**Extract provided:**
Welcome to pyESMDA’s documentation!#

pyESMDA#

🐍 A python impementation of the famous Ensemble Smoother with Multiple Data Assimilation (ESMDA).

pyesmda is an open-source, and object-oriented library that provides a user friendly implementation of one of the most popular ensemble based method for parameters estimation and data assimilation: the Ensemble Smoother with Multiple Data Assimilation (ES-MDA) algorithm, introduced by Emerick and Reynolds [1-2].

Thanks to its simple formulation, ES-MDA of Emerick and Reynolds (2012) is perhaps the most used iterative form of the ensemble smoother in geoscience applications.

The complete and up to date documentation can be found here: https://pyesmda.readthedocs.io.

🚀 Quick start#

To install pyesmda, the easiest way is through pip:

pip install pyesmda[examples]

Or alternatively using conda

conda install pyesmda[examples]

You might also clone the repository and install from source

pip install -e .[examples]

Once the installation is done, the ESMDA interface is ready to use. Let’s illustrate how to use the lib with is a simple example where amplitude and change factor parameters of n exponential function are estimated:

import numpy as np
from pyesmda import ESMDA, ESMDA_RS, ESMDA_DMC, ESMDAInversionType, FixedLocalization
import logging
import scipy as sp

# set logging level
logging.basicConfig(level=logging.INFO)

**Material provided:**
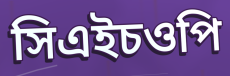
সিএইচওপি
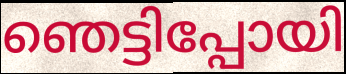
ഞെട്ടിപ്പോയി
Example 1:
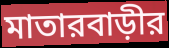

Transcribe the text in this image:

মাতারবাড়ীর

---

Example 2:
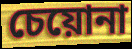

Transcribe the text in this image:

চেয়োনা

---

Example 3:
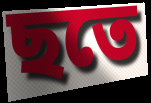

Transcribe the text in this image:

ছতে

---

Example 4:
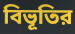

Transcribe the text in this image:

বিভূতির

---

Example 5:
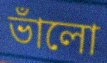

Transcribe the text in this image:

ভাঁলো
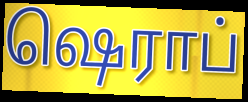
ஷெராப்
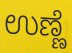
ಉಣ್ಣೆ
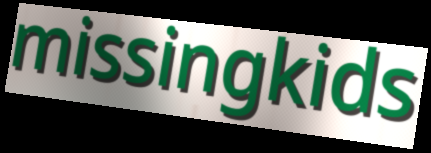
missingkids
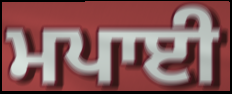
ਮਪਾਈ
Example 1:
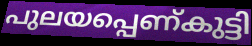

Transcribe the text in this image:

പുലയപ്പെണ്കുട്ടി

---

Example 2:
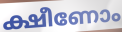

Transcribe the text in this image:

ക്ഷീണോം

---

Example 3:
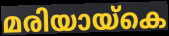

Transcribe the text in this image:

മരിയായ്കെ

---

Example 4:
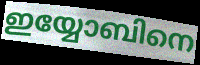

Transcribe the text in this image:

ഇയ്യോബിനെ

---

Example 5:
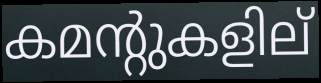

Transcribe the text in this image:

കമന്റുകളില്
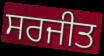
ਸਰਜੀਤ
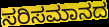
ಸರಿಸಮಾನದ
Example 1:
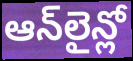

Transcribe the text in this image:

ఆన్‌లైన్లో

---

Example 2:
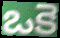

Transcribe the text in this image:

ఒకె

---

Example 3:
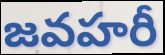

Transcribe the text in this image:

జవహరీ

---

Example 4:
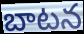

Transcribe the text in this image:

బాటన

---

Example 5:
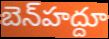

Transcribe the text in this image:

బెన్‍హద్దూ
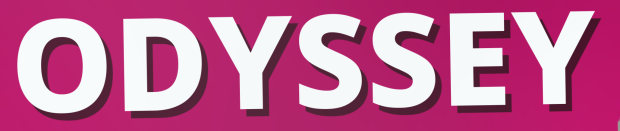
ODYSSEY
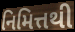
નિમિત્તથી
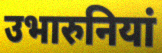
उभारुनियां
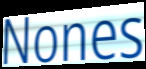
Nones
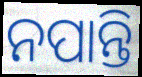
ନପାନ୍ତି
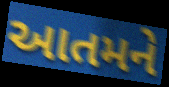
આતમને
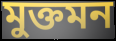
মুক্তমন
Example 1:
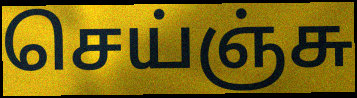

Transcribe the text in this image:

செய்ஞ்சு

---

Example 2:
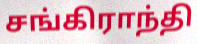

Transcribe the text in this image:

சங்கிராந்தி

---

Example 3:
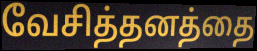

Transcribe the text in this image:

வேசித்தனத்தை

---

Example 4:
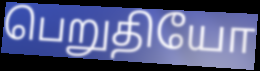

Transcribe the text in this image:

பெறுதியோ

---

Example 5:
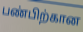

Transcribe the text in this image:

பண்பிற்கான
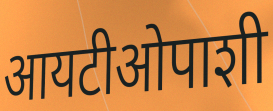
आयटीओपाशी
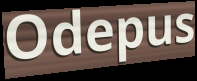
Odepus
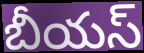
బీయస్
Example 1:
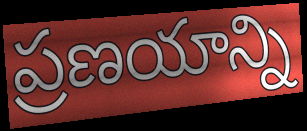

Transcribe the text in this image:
==
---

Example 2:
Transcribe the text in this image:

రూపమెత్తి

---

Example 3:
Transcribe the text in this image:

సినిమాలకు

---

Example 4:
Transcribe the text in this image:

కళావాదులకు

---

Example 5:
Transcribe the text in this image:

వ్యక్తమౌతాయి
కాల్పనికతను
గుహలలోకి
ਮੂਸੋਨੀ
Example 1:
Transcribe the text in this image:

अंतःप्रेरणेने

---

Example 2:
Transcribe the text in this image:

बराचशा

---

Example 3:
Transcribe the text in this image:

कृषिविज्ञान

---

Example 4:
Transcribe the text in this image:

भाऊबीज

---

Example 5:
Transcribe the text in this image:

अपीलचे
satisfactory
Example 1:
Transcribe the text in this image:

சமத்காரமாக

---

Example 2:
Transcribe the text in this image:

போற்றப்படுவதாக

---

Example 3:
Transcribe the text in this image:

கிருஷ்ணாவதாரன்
...
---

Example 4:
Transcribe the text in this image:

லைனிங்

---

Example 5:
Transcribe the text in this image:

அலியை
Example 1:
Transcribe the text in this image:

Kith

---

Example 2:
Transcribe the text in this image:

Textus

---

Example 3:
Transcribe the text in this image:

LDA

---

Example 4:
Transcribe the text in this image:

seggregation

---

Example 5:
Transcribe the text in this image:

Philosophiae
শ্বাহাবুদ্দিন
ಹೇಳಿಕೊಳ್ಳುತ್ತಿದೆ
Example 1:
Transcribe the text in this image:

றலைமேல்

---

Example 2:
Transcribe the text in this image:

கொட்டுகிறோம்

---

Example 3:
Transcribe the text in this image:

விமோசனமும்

**Requests:**
• a. List every name that the code in the pyESMDA documentation page imports from pyesmda.
• b. Reproduce everything in the pyESMDA documentation page from "pyesmda is an" down to "in geoscience applications.".

**Task-by-task answers:**
• a. ESMDA, ESMDA_RS, ESMDA_DMC, ESMDAInversionType, FixedLocalization

• b.
pyesmda is an open-source, and object-oriented library that provides a user friendly implementation of one of the most popular ensemble based method for parameters estimation and data assimilation: the Ensemble Smoother with Multiple Data Assimilation (ES-MDA) algorithm, introduced by Emerick and Reynolds [1-2].

Thanks to its simple formulation, ES-MDA of Emerick and Reynolds (2012) is perhaps the most used iterative form of the ensemble smoother in geoscience applications.